Assis sur le banc et perdu dans ses pensées, il ne vit pas Rebecca arriver. Elle se posa face à lui et lui prit son cigare qu'elle porta à la bouche. Il se contenta de la regarder. Ses bottes étaient crottées, son pantalon crème, tacheté de boue, collait au galbe parfait de ses jambes, son manteau noir cachait le reste de son corps. Les joues rouges de froid et d'effort la rendaient...sans pareil. Il ne possédait pas les mots pour décrire Rebecca Compton.

- Où étiez-vous ?

Elle se contenta de lui rendre son cigare après avoir soufflé la fumée sur un frisson nauséeux qui se termina en une courte toux sèche.

- Je vous souhaite bien le bonsoir, Lord Cassilis.

Elle se retourna et se dirigea vers la porte-fenêtre. Philippe dans un élan non prémédité, se leva et la retint par le bras. Elle tourna son regard miel, étonné, sur lui. Sans réfléchir, il la serra contre son torse et l'embrassa. Comme l'autrefois, elle lui rendit son baiser avec fougue.

La passion qui vibrait en elle attisa le feu de Philippe. Jamais il n'avait eu tant envie d'une femme et il fallait que ce soit elle. La sœur de son plus fidèle ami. Il quitta ses lèvres pour la douceur de son cou qu'il mordilla tendrement, déclenchant des soupirs de volupté chez sa partenaire. Le rouge de ses joues s'intensifia. Elle rayonnait, plus belle que jamais.

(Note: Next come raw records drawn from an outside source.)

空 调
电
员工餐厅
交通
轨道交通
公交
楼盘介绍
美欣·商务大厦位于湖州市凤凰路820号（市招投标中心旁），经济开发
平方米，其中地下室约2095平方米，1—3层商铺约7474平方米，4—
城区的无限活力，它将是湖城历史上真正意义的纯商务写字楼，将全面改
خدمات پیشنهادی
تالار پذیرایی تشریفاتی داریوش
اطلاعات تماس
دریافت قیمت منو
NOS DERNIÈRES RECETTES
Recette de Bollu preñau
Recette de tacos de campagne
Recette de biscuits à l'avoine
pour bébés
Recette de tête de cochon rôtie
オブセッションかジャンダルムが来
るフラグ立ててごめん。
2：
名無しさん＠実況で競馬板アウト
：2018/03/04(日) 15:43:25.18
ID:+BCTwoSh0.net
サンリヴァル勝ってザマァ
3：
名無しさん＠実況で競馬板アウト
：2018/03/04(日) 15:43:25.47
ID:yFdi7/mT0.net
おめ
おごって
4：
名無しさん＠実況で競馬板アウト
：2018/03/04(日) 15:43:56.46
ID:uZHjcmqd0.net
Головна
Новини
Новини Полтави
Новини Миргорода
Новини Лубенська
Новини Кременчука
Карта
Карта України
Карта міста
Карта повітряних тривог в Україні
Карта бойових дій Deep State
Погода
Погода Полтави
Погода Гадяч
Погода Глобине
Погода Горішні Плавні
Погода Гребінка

Elle glissa ses mains de ses épaules à son torse, palpant ses muscles. D'abord ses pectoraux, puis ses abdominaux, enfin, sa paume serpenta sur ses hanches et descendit masser le galbe de ses fesses. Il se sentait à la fois choqué et émerveillé par son touché impudique.

Il s'enhardit, ouvrit son manteau et passa sa paume sous sa chemise pour titiller son sein nu. Il reprit sa bouche, douce et impatiente, dans une union langoureuse. Il la colla contre le mur de pierres froides et s'insinua entre ses cuisses. Elle ondula, sensuelle, calant une jambe sur sa hanche. Il succombait, à deux doigts d'atteindre la jouissance. Elle murmura son prénom comme une supplication et sa raison refit surface. Il s'arracha aux bras de sa tentatrice, un peu brutal et se retourna, à la fois pour reprendre contenance et pour cacher l'étendu de son ardeur.

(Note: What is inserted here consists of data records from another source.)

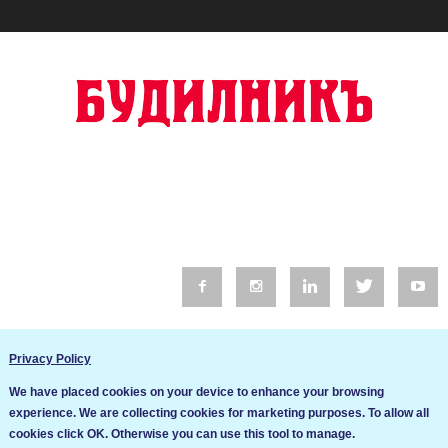
© 2016 Будилник. Всички права запазени.
Privacy Policy
Уебсайт изработка от Go Live UK
We have placed cookies on your device to enhance your browsing
Общи условия
experience. We are collecting cookies for marketing purposes. To allow all
Ние използваме бисквитки за да подобрим услугите си. Ако
cookies click OK. Otherwise you can use this tool to manage.
продължите да посещавате този сайт, ние приемаме, че се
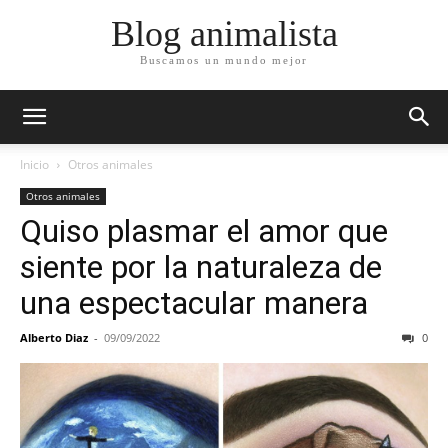
Blog animalista
Buscamos un mundo mejor
Inicio
Otros animales
Otros animales
Quiso plasmar el amor que
siente por la naturaleza de
una espectacular manera
Alberto Diaz
-
09/09/2022
0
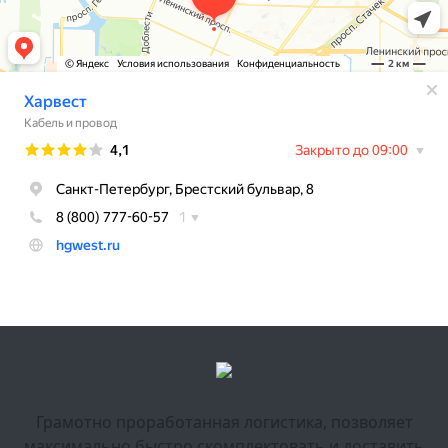
Грамотно проработанная логистика, позволяет
максимально быстро скомплектовать и доставить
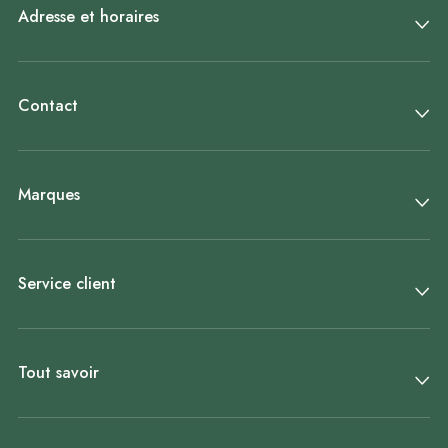
Adresse et horaires
Contact
Marques
Service client
Tout savoir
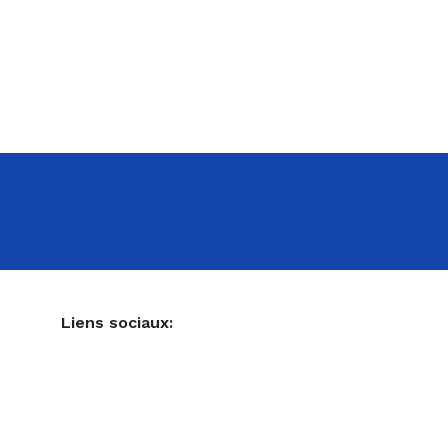
NE
Liens sociaux:
Ustensiles de pâtisserie
Accessoires pour votre cuisine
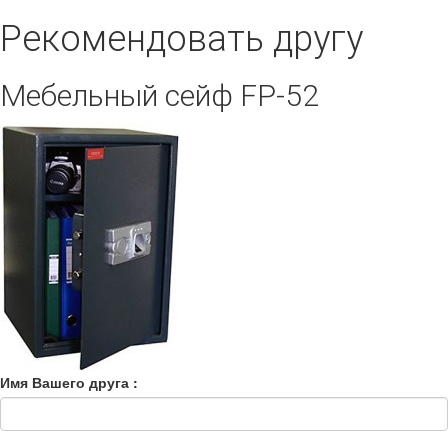
Рекомендовать другу
Мебельный сейф FP-52
Имя Вашего друга :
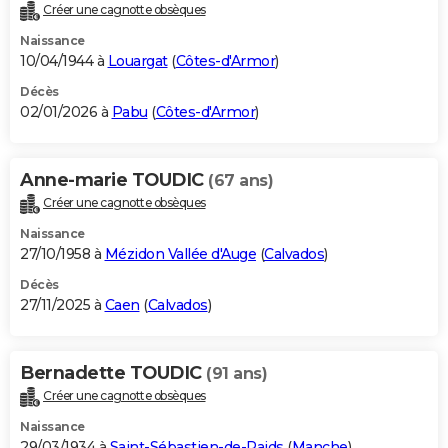
Créer une cagnotte obsèques
Naissance
10/04/1944 à
Louargat
(
Côtes-d'Armor
)
Décès
02/01/2026 à
Pabu
(
Côtes-d'Armor
)
Anne-marie TOUDIC
(67 ans)
Créer une cagnotte obsèques
Naissance
27/10/1958 à
Mézidon Vallée d'Auge
(
Calvados
)
Décès
27/11/2025 à
Caen
(
Calvados
)
Bernadette TOUDIC
(91 ans)
Créer une cagnotte obsèques
Naissance
29/03/1934 à
Saint-Sébastien-de-Raids
(
Manche
)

Elle resta appuyée contre le mur, récupérant son souffle. Quand il se retourna, elle gardait les yeux fermés sur un air satisfait, une main accrochée à un médaillon sur sa chemise entrouverte, dévoilant sa peau nacrée. Son cœur se serra devant ce tableau de candide débauche. Il ne put s'empêcher de sourire à son tour. Il s'approcha, effleura ses lèvres, aussi furtif qu'un papillon et la laissa là, seule dans sa langueur béate.